Da Cannes arriva “Fiore”

Giovani e carcere nella pellicola di Claudio Giovannesi, film secco e doloroso, che sta dalla parte di chi prova a ribellarsi

Giovani e carcere nella pellicola di Claudio Giovannesi, in concorso nella sezione “Quinzaine des realisateurs”. Secco e doloroso, con due interpreti di eccezionale spontaneità

Il vincitore è stato Ken Loach con “I, Daniel Blake”. La Palma d’oro della 69^ edizione del Festival di Cannes (concluso domenica 22 maggio) è andata quindi a un regista che il mese prossimo compie 80 anni e ha dimostrato una vitalità non comune, affrontando a viso aperto argomenti forti che feriscono ancora la vita di questa Europa: lavoro, famiglia, ingiustizie sociali. Temi aspri e ricorrenti che ci interpellano da vicino. Come quello che è al centro di “Fiore”, film italiano che a Cannes era nella sezione “Quinzaine des realisateurs” ed è uscito mercoledì 25 maggio nelle sale.

Arrestata mentre minaccia passanti e ruba loro i cellulari, la giovane Dafne entra in carcere per rapina. Qui conosce il coetaneo Josh col quale stringe amicizia. Soli, impauriti e incerti sul da farsi, i due ragazzi lasciano che il loro sentimento maturi e poi provano a prendere la fuga… Esordiente nel 2007 con “Welcome Bucarest”, in curriculum già alcuni titoli interessanti come “La casa sulle nuvole”, 2009, “Fratelli d’Italia”, 2009, “Alì ha gli occhi azzurri”, 2012, Claudio Giovannesi fa, col film di oggi, un promettente passo avanti. La vicenda di un lui e di una lei, ragazzi alla deriva che si incontrano dietro le sbarre, diventa da subito un dramma autentico e reale, capace di far andare di pari passo rabbia e volontà di reazione, rassegnazione e riscatto.

Macchina a spalla che segue implacabilmente i protagonisti, scatto nervoso che pedina ogni movimento, l’occhio del regista non prevarica e non soffoca, lascia anzi che lo slancio giovanile di due ragazzi si esplichi in un vigore e in una carica vitalistica difficili da tenere a freno. Giovannesi non ha paura di confondersi con il documentario, con la pulizia del «vero», non c’è bisogno infatti di denunciare o di indicare colpevoli. Le parole sono negli occhi di chi guarda, anche delle sorveglianti (vedere quel gesto doloroso ma necessario della bomboniera sequestrata come oggetto «estraneo»); donne con un lavoro difficile e obbligato; spazi chiusi, aria sottratta, estremo bisogno di alternativa. La vita quotidiana, la festa della mezzanotte, il sogno di un altro mondo, infine il pranzo sul mare, l’illusione dell’aria aperta, la fuga. E poi di nuovo i due nascosti sul treno, il silenzio premonitore della colpa che non fa sconti, il futuro che riprenderà ma chissà quando e dove.

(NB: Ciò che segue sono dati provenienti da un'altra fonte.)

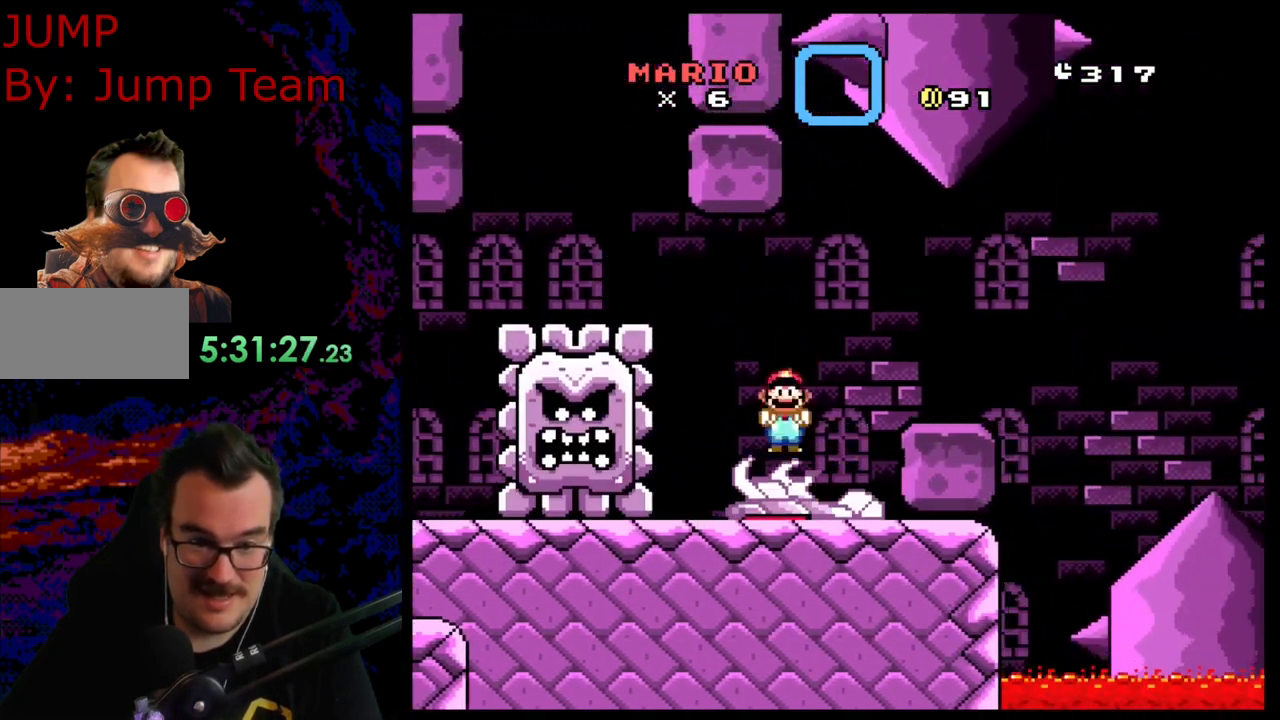
{"buttons": ["X", "DPAD_RIGHT"], "events": [[83, "A", "down"], [233, "A", "up"], [333, "DPAD_RIGHT", "down"]]}
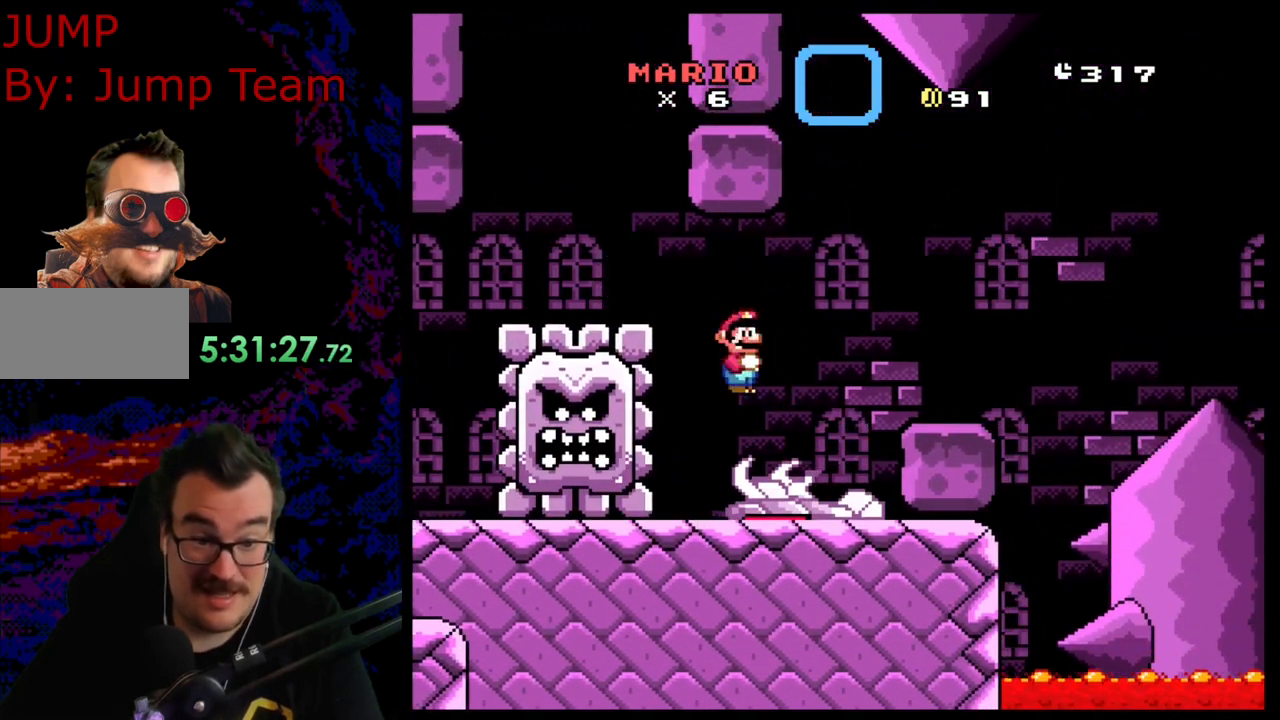
{"buttons": ["X", "DPAD_LEFT"], "events": [[33, "DPAD_RIGHT", "up"], [50, "DPAD_LEFT", "down"], [183, "A", "down"], [183, "DPAD_LEFT", "up"], [300, "DPAD_RIGHT", "down"], [433, "A", "up"], [450, "DPAD_DOWN", "down"], [450, "DPAD_RIGHT", "up"], [467, "DPAD_DOWN", "up"], [467, "DPAD_LEFT", "down"]]}
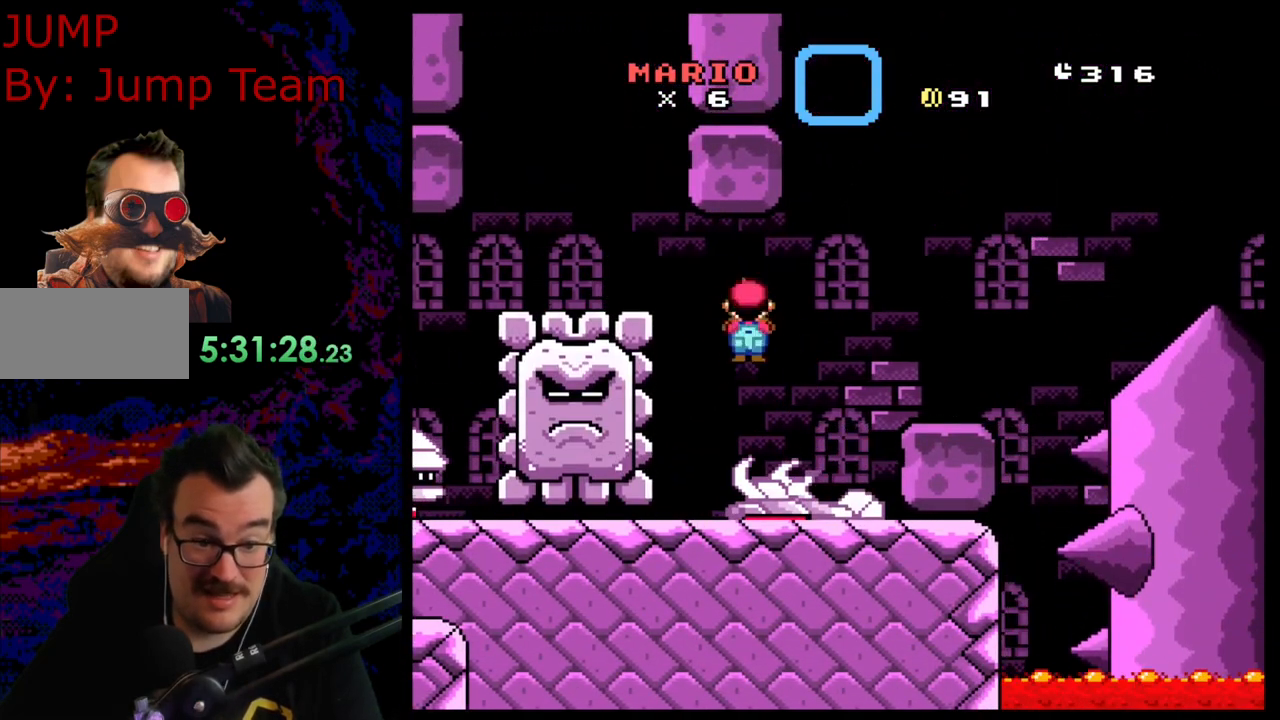
{"buttons": ["A", "X", "DPAD_RIGHT"], "events": [[150, "DPAD_LEFT", "up"], [183, "DPAD_RIGHT", "down"], [367, "A", "down"], [367, "DPAD_LEFT", "down"], [367, "DPAD_RIGHT", "up"], [483, "DPAD_LEFT", "up"], [500, "DPAD_RIGHT", "down"]]}
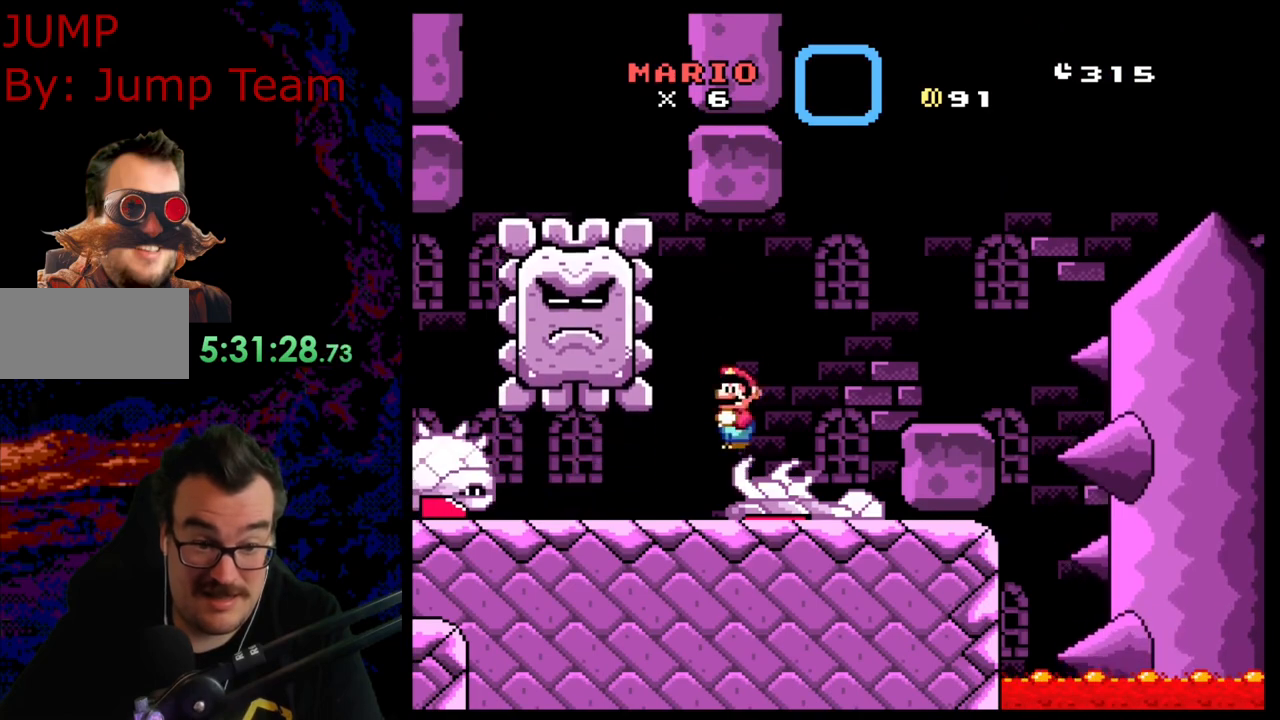
{"buttons": ["A", "X", "DPAD_RIGHT"], "events": [[167, "DPAD_RIGHT", "up"], [183, "DPAD_LEFT", "down"], [250, "A", "up"], [383, "DPAD_LEFT", "up"], [383, "DPAD_RIGHT", "down"], [483, "A", "down"]]}
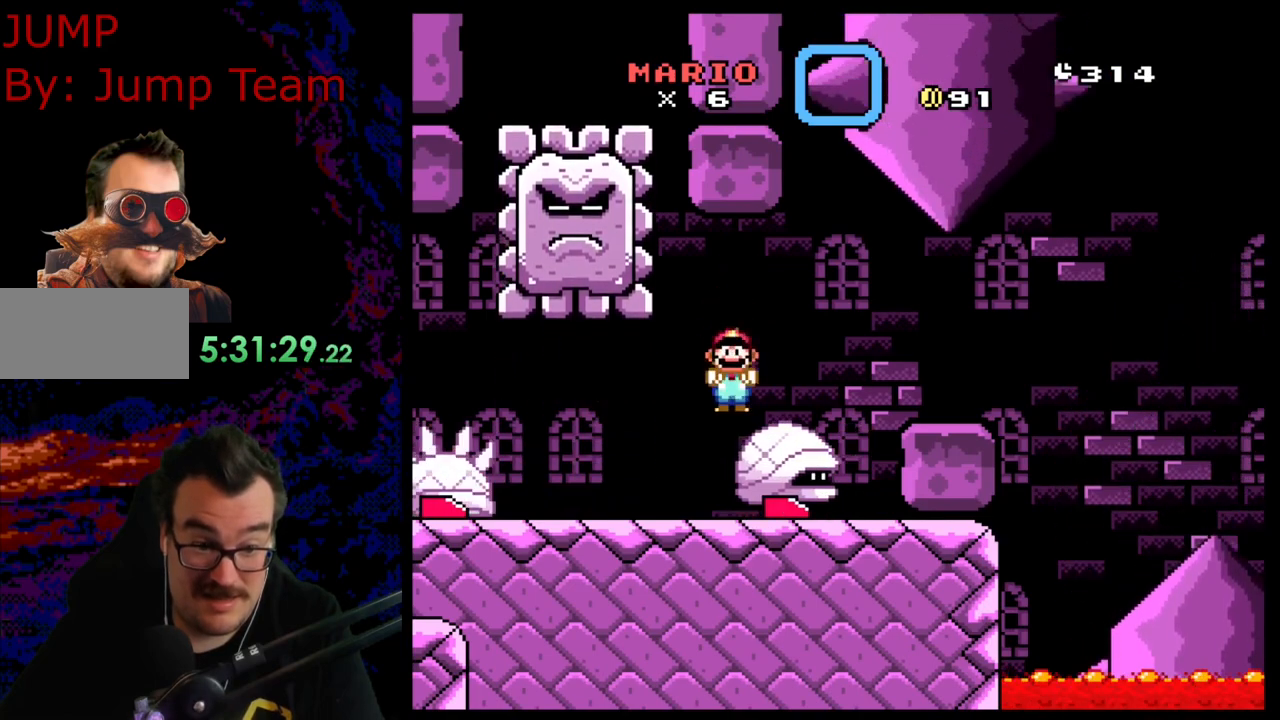
{"buttons": ["X"], "events": [[17, "DPAD_DOWN", "down"], [17, "DPAD_RIGHT", "up"], [33, "DPAD_DOWN", "up"], [33, "DPAD_LEFT", "down"], [167, "DPAD_LEFT", "up"], [200, "DPAD_RIGHT", "down"], [283, "DPAD_DOWN", "down"], [283, "DPAD_RIGHT", "up"], [300, "DPAD_DOWN", "up"], [300, "DPAD_LEFT", "down"], [383, "A", "up"], [383, "DPAD_LEFT", "up"]]}
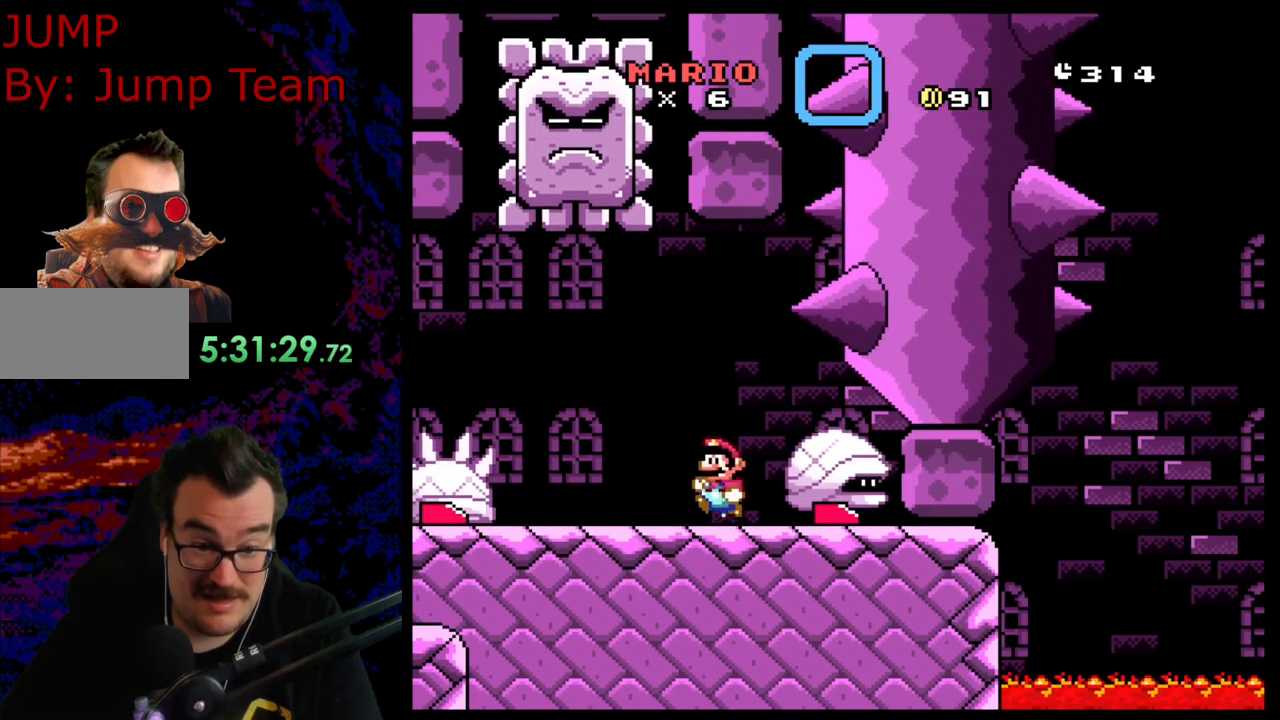
{"buttons": ["A", "X", "DPAD_RIGHT"], "events": [[300, "A", "down"], [483, "DPAD_RIGHT", "down"]]}
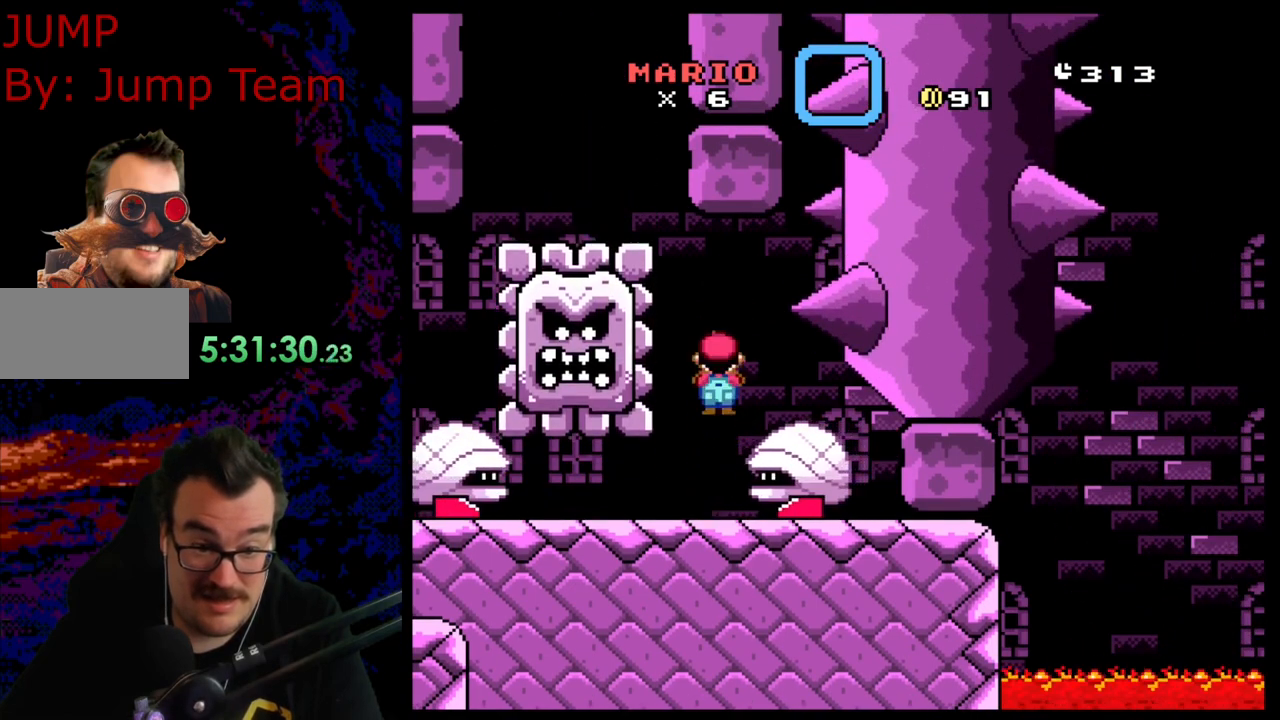
{"buttons": ["X", "DPAD_RIGHT"], "events": [[17, "A", "up"], [217, "DPAD_RIGHT", "up"], [233, "DPAD_LEFT", "down"], [367, "DPAD_DOWN", "down"], [367, "DPAD_LEFT", "up"], [400, "DPAD_DOWN", "up"], [400, "DPAD_RIGHT", "down"]]}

Non fa pietismi, Giovannesi, non cede a buonismi o soluzioni di circostanza. Secco, doloroso, non riconciliato, il film porta su di sé la giusta colpa e sta dalla parte di chi comunque prova a ribellarsi, a non rassegnarsi, a gridare la voglia di libertà. Reso più autentico da due interpreti di eccezionale spontaneità, il film va segnalato per l’intensità narrativa che lo sostiene e per la nitida drammaturgia che lo attraversa. Rendendosi al contempo utile anche per riflessioni e dibattiti, primo fra tutti quello sulla carcerazione e le sue conseguenze.